*** Data provided

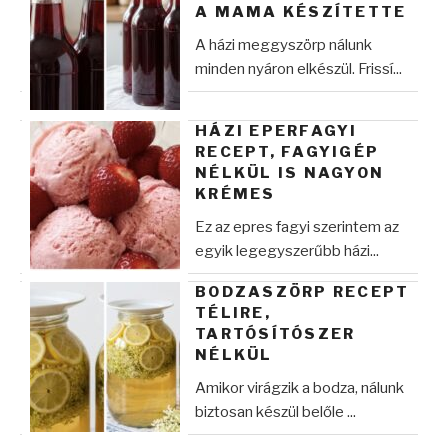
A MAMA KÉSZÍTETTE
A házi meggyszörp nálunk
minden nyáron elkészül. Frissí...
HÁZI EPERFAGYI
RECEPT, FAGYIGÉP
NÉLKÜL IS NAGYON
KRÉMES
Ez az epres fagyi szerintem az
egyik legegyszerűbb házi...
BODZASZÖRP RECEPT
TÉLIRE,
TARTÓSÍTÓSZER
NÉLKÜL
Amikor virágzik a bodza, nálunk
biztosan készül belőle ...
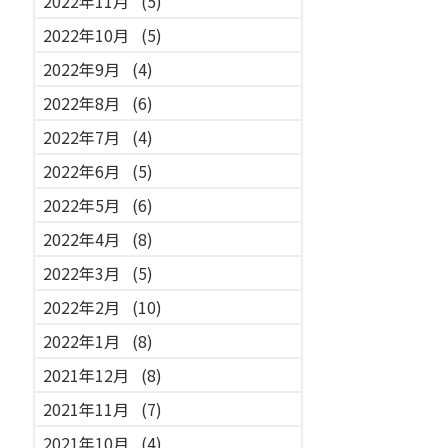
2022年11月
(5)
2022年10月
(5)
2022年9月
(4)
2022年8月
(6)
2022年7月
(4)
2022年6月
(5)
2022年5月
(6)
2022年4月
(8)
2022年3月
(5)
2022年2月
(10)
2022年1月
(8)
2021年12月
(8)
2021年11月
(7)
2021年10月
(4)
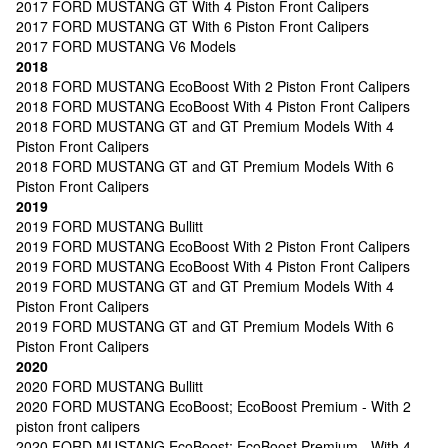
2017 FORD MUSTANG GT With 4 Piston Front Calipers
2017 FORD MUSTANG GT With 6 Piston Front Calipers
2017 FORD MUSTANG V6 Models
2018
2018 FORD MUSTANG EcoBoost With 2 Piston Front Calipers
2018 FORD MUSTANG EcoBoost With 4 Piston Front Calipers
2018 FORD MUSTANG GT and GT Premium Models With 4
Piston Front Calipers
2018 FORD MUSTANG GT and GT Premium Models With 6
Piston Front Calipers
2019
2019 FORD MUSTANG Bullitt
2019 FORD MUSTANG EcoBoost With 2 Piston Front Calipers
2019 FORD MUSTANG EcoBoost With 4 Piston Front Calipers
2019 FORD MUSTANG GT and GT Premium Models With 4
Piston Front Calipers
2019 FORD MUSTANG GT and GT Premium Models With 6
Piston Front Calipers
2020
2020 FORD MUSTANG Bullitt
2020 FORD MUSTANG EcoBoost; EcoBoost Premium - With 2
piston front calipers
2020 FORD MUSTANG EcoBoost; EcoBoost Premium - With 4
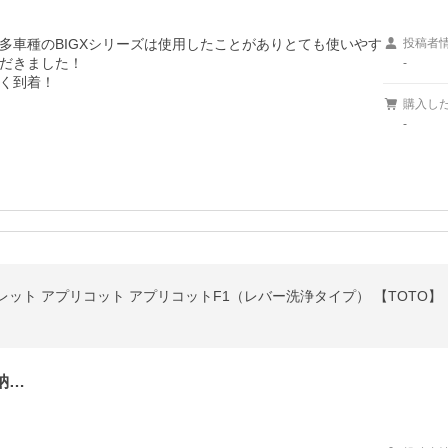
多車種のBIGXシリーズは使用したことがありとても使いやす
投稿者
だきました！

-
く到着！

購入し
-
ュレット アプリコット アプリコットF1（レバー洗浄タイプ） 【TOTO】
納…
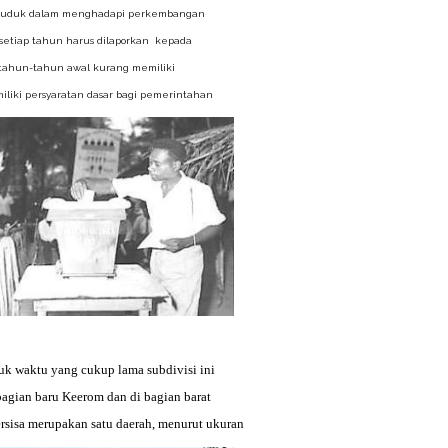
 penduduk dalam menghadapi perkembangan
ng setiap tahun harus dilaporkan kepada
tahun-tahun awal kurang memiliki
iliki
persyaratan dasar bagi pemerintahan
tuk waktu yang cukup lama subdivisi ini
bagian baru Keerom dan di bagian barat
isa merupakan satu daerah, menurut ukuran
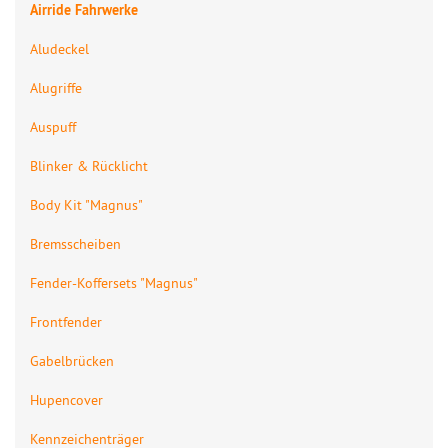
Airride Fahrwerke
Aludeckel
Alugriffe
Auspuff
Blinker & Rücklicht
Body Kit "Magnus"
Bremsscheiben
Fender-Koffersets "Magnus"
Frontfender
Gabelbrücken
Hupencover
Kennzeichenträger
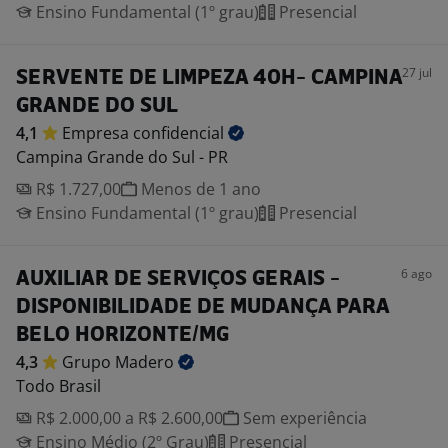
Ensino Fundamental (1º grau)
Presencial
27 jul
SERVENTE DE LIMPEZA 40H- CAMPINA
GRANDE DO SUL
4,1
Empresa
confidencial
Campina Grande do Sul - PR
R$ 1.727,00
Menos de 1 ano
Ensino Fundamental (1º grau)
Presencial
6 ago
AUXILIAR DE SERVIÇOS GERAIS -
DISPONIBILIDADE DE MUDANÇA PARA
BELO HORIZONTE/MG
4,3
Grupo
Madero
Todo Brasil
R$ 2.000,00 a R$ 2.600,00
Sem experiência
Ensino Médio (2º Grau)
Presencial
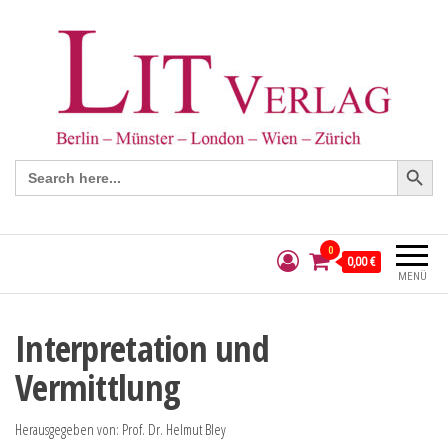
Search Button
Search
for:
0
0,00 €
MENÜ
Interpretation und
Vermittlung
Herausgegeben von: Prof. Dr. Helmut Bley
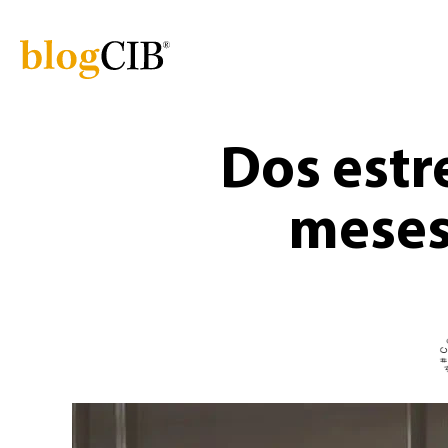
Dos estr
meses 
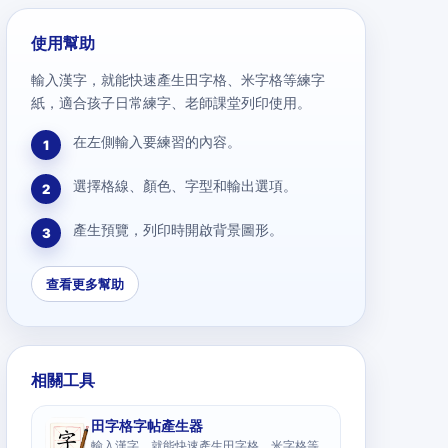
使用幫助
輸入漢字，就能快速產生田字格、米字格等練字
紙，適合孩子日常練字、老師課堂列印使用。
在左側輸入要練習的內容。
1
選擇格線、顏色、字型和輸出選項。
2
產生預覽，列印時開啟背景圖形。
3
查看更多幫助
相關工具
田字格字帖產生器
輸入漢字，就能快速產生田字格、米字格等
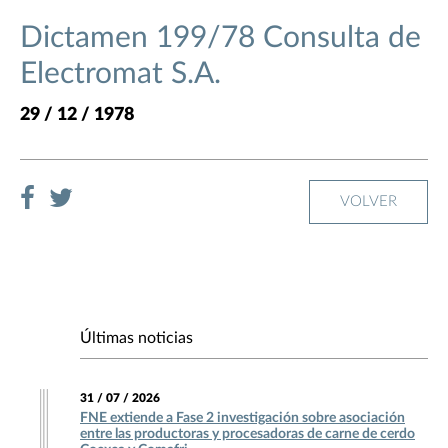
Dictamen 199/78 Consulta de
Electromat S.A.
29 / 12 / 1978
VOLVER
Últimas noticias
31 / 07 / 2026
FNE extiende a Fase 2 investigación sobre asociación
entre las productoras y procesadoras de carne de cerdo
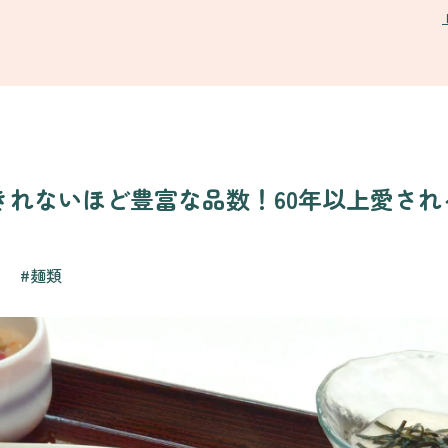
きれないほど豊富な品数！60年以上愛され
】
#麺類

******
*** Data provided

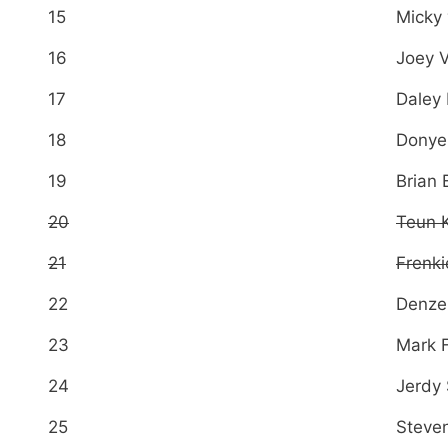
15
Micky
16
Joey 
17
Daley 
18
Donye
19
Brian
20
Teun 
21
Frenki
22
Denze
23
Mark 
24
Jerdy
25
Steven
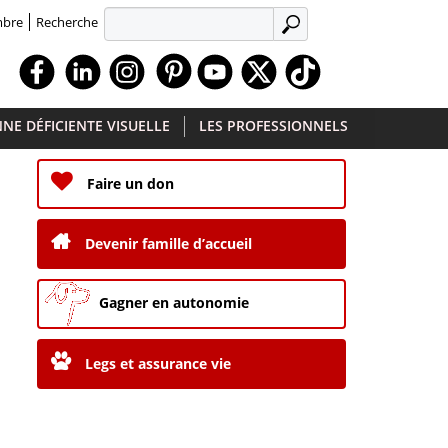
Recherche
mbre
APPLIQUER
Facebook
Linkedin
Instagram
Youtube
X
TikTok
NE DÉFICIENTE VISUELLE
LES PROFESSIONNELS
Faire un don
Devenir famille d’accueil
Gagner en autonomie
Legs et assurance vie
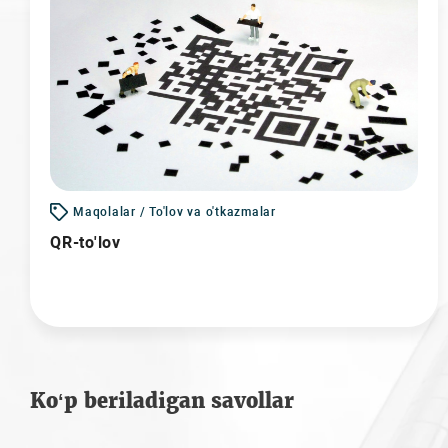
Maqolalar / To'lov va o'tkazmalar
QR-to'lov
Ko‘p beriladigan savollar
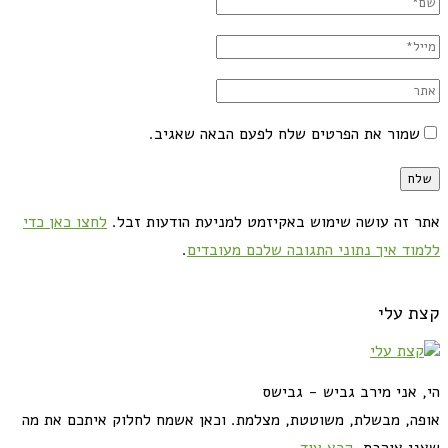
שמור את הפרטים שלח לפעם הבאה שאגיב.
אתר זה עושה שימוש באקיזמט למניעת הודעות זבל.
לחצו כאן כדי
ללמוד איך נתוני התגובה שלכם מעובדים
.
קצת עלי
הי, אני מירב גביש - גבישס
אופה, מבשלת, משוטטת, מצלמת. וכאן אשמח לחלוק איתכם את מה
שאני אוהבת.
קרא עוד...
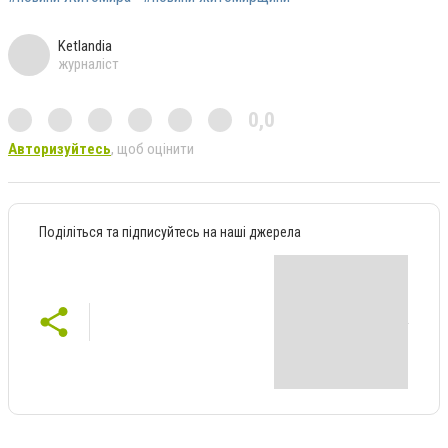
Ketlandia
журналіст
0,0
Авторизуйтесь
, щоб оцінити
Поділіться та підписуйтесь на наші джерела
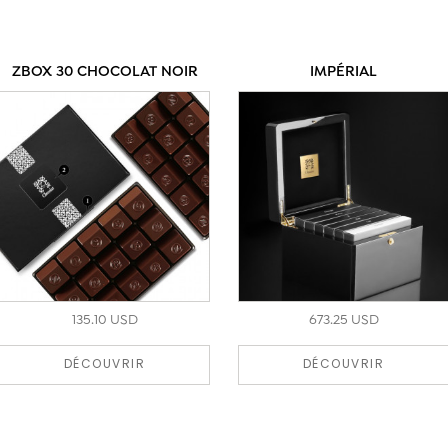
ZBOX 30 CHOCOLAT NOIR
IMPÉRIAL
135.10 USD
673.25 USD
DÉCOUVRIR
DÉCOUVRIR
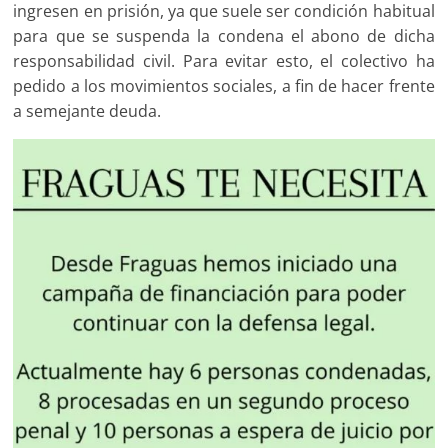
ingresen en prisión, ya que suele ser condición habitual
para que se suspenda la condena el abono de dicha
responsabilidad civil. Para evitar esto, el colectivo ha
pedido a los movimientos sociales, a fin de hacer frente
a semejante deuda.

******

◆ What is expected ◆
Your reply should hold nothing but the lines above, from the one containing "A MAMA KÉSZÍTETTE" to the one containing "SERVENTE DE LIMPEZA 40H- CAMPINA", reproduced exactly minus the pictures.

◆ Final answer ◆
A MAMA KÉSZÍTETTE
A házi meggyszörp nálunk
minden nyáron elkészül. Frissí...
HÁZI EPERFAGYI
RECEPT, FAGYIGÉP
NÉLKÜL IS NAGYON
KRÉMES
Ez az epres fagyi szerintem az
egyik legegyszerűbb házi...
BODZASZÖRP RECEPT
TÉLIRE,
TARTÓSÍTÓSZER
NÉLKÜL
Amikor virágzik a bodza, nálunk
biztosan készül belőle ...
2022年11月
(5)
2022年10月
(5)
2022年9月
(4)
2022年8月
(6)
2022年7月
(4)
2022年6月
(5)
2022年5月
(6)
2022年4月
(8)
2022年3月
(5)
2022年2月
(10)
2022年1月
(8)
2021年12月
(8)
2021年11月
(7)
2021年10月
(4)
2017 FORD MUSTANG GT With 4 Piston Front Calipers
2017 FORD MUSTANG GT With 6 Piston Front Calipers
2017 FORD MUSTANG V6 Models
2018
2018 FORD MUSTANG EcoBoost With 2 Piston Front Calipers
2018 FORD MUSTANG EcoBoost With 4 Piston Front Calipers
2018 FORD MUSTANG GT and GT Premium Models With 4
Piston Front Calipers
2018 FORD MUSTANG GT and GT Premium Models With 6
Piston Front Calipers
2019
2019 FORD MUSTANG Bullitt
2019 FORD MUSTANG EcoBoost With 2 Piston Front Calipers
2019 FORD MUSTANG EcoBoost With 4 Piston Front Calipers
2019 FORD MUSTANG GT and GT Premium Models With 4
Piston Front Calipers
2019 FORD MUSTANG GT and GT Premium Models With 6
Piston Front Calipers
2020
2020 FORD MUSTANG Bullitt
2020 FORD MUSTANG EcoBoost; EcoBoost Premium - With 2
piston front calipers
2020 FORD MUSTANG EcoBoost; EcoBoost Premium - With 4
多車種のBIGXシリーズは使用したことがありとても使いやす
投稿者
だきました！

-
く到着！

購入し
-
ュレット アプリコット アプリコットF1（レバー洗浄タイプ） 【TOTO】
納…
 penduduk dalam menghadapi perkembangan
ng setiap tahun harus dilaporkan kepada
tahun-tahun awal kurang memiliki
iliki
persyaratan dasar bagi pemerintahan
tuk waktu yang cukup lama subdivisi ini
bagian baru Keerom dan di bagian barat
isa merupakan satu daerah, menurut ukuran
Airride Fahrwerke
Aludeckel
Alugriffe
Auspuff
Blinker & Rücklicht
Body Kit "Magnus"
Bremsscheiben
Fender-Koffersets "Magnus"
Frontfender
Gabelbrücken
Hupencover
Kennzeichenträger
Ensino Fundamental (1º grau)
Presencial
27 jul
SERVENTE DE LIMPEZA 40H- CAMPINA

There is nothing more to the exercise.